● PROBLEM TO WORK ON
Through to the final line, write out the records below exactly, omitting any images they contain.

● DATA RECORDS

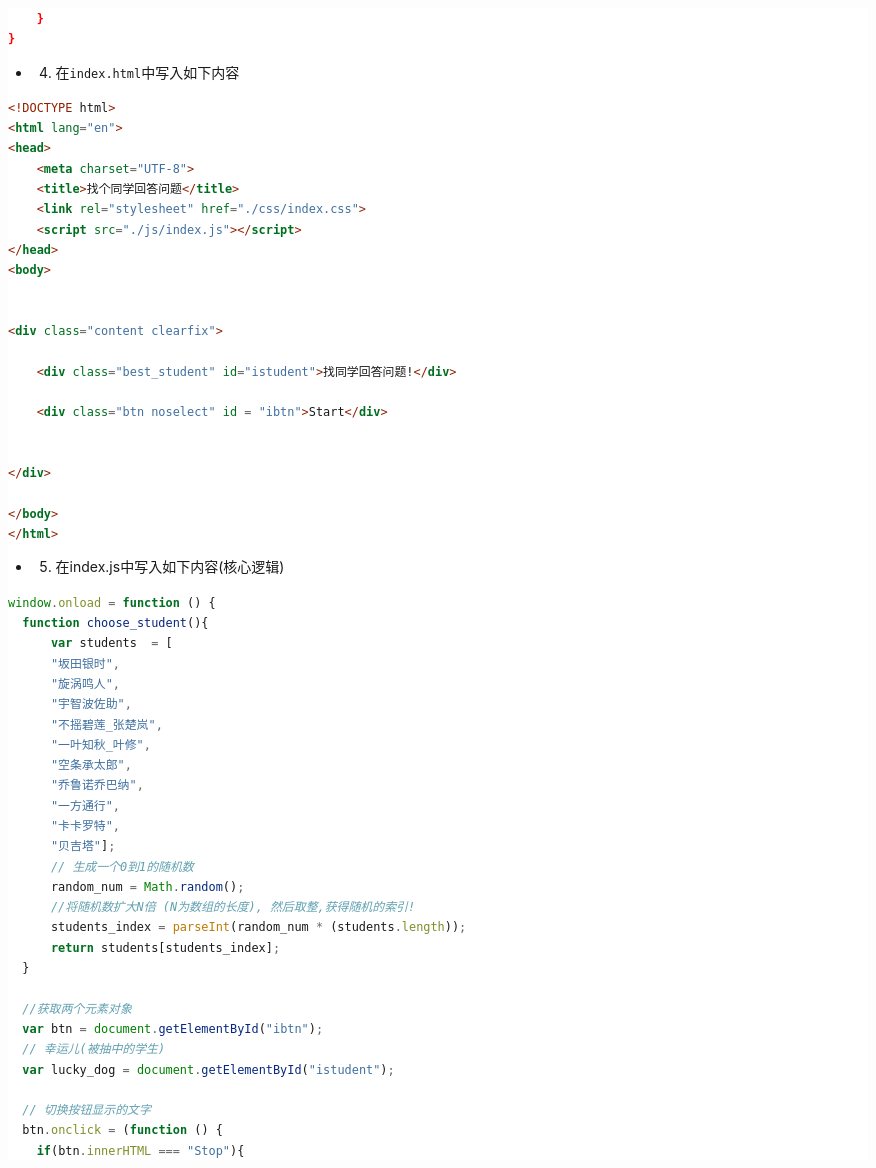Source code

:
 ```json
	}
}
```



- 4. 在`index.html`中写入如下内容



```html
<!DOCTYPE html>
<html lang="en">
<head>
	<meta charset="UTF-8">
	<title>找个同学回答问题</title>
	<link rel="stylesheet" href="./css/index.css">
	<script src="./js/index.js"></script>
</head>
<body>


<div class="content clearfix">

	<div class="best_student" id="istudent">找同学回答问题!</div>

	<div class="btn noselect" id = "ibtn">Start</div>


</div>
	
</body>
</html>
```


- 5. 在index.js中写入如下内容(核心逻辑)


```javascript
window.onload = function () {
  function choose_student(){
      var students  = [
      "坂田银时", 
      "旋涡鸣人", 
      "宇智波佐助", 
      "不摇碧莲_张楚岚",
      "一叶知秋_叶修",
      "空条承太郎",
      "乔鲁诺乔巴纳",
      "一方通行",
      "卡卡罗特",
      "贝吉塔"];
      // 生成一个0到1的随机数
      random_num = Math.random();
      //将随机数扩大N倍 (N为数组的长度), 然后取整,获得随机的索引!
      students_index = parseInt(random_num * (students.length));
      return students[students_index];
  }

  //获取两个元素对象
  var btn = document.getElementById("ibtn");
  // 幸运儿(被抽中的学生)
  var lucky_dog = document.getElementById("istudent");

  // 切换按钮显示的文字
  btn.onclick = (function () {
    if(btn.innerHTML === "Stop"){
```
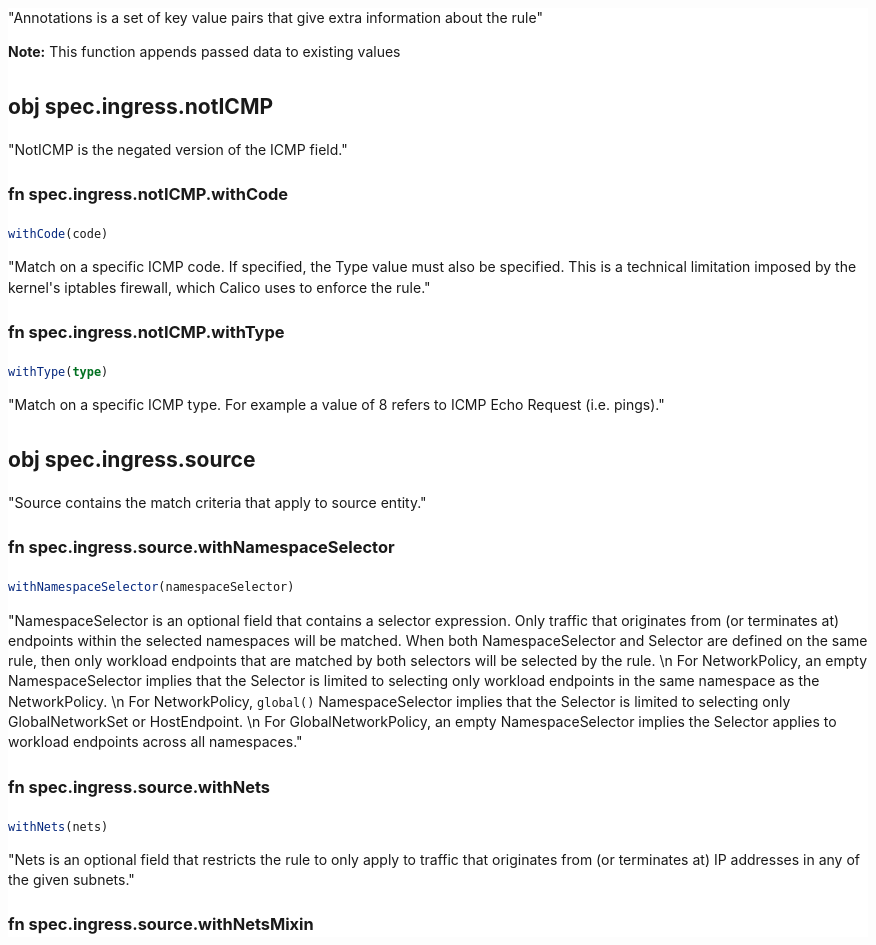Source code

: "Annotations is a set of key value pairs that give extra information about the rule"

**Note:** This function appends passed data to existing values

## obj spec.ingress.notICMP

"NotICMP is the negated version of the ICMP field."

### fn spec.ingress.notICMP.withCode

```ts
withCode(code)
```

"Match on a specific ICMP code.  If specified, the Type value must also be specified. This is a technical limitation imposed by the kernel's iptables firewall, which Calico uses to enforce the rule."

### fn spec.ingress.notICMP.withType

```ts
withType(type)
```

"Match on a specific ICMP type.  For example a value of 8 refers to ICMP Echo Request (i.e. pings)."

## obj spec.ingress.source

"Source contains the match criteria that apply to source entity."

### fn spec.ingress.source.withNamespaceSelector

```ts
withNamespaceSelector(namespaceSelector)
```

"NamespaceSelector is an optional field that contains a selector expression. Only traffic that originates from (or terminates at) endpoints within the selected namespaces will be matched. When both NamespaceSelector and Selector are defined on the same rule, then only workload endpoints that are matched by both selectors will be selected by the rule. \n For NetworkPolicy, an empty NamespaceSelector implies that the Selector is limited to selecting only workload endpoints in the same namespace as the NetworkPolicy. \n For NetworkPolicy, `global()` NamespaceSelector implies that the Selector is limited to selecting only GlobalNetworkSet or HostEndpoint. \n For GlobalNetworkPolicy, an empty NamespaceSelector implies the Selector applies to workload endpoints across all namespaces."

### fn spec.ingress.source.withNets

```ts
withNets(nets)
```

"Nets is an optional field that restricts the rule to only apply to traffic that originates from (or terminates at) IP addresses in any of the given subnets."

### fn spec.ingress.source.withNetsMixin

● REPLY
Source code

:
 ```json
	}
}
```



- 4. 在`index.html`中写入如下内容



```html
<!DOCTYPE html>
<html lang="en">
<head>
	<meta charset="UTF-8">
	<title>找个同学回答问题</title>
	<link rel="stylesheet" href="./css/index.css">
	<script src="./js/index.js"></script>
</head>
<body>


<div class="content clearfix">

	<div class="best_student" id="istudent">找同学回答问题!</div>

	<div class="btn noselect" id = "ibtn">Start</div>


</div>
	
</body>
</html>
```


- 5. 在index.js中写入如下内容(核心逻辑)


```javascript
window.onload = function () {
  function choose_student(){
      var students  = [
      "坂田银时", 
      "旋涡鸣人", 
      "宇智波佐助", 
      "不摇碧莲_张楚岚",
      "一叶知秋_叶修",
      "空条承太郎",
      "乔鲁诺乔巴纳",
      "一方通行",
      "卡卡罗特",
      "贝吉塔"];
      // 生成一个0到1的随机数
      random_num = Math.random();
      //将随机数扩大N倍 (N为数组的长度), 然后取整,获得随机的索引!
      students_index = parseInt(random_num * (students.length));
      return students[students_index];
  }

  //获取两个元素对象
  var btn = document.getElementById("ibtn");
  // 幸运儿(被抽中的学生)
  var lucky_dog = document.getElementById("istudent");

  // 切换按钮显示的文字
  btn.onclick = (function () {
    if(btn.innerHTML === "Stop"){
```
Source code

: "Annotations is a set of key value pairs that give extra information about the rule"

**Note:** This function appends passed data to existing values

## obj spec.ingress.notICMP

"NotICMP is the negated version of the ICMP field."

### fn spec.ingress.notICMP.withCode

```ts
withCode(code)
```

"Match on a specific ICMP code.  If specified, the Type value must also be specified. This is a technical limitation imposed by the kernel's iptables firewall, which Calico uses to enforce the rule."

### fn spec.ingress.notICMP.withType

```ts
withType(type)
```

"Match on a specific ICMP type.  For example a value of 8 refers to ICMP Echo Request (i.e. pings)."

## obj spec.ingress.source

"Source contains the match criteria that apply to source entity."

### fn spec.ingress.source.withNamespaceSelector

```ts
withNamespaceSelector(namespaceSelector)
```

"NamespaceSelector is an optional field that contains a selector expression. Only traffic that originates from (or terminates at) endpoints within the selected namespaces will be matched. When both NamespaceSelector and Selector are defined on the same rule, then only workload endpoints that are matched by both selectors will be selected by the rule. \n For NetworkPolicy, an empty NamespaceSelector implies that the Selector is limited to selecting only workload endpoints in the same namespace as the NetworkPolicy. \n For NetworkPolicy, `global()` NamespaceSelector implies that the Selector is limited to selecting only GlobalNetworkSet or HostEndpoint. \n For GlobalNetworkPolicy, an empty NamespaceSelector implies the Selector applies to workload endpoints across all namespaces."

### fn spec.ingress.source.withNets

```ts
withNets(nets)
```

"Nets is an optional field that restricts the rule to only apply to traffic that originates from (or terminates at) IP addresses in any of the given subnets."

### fn spec.ingress.source.withNetsMixin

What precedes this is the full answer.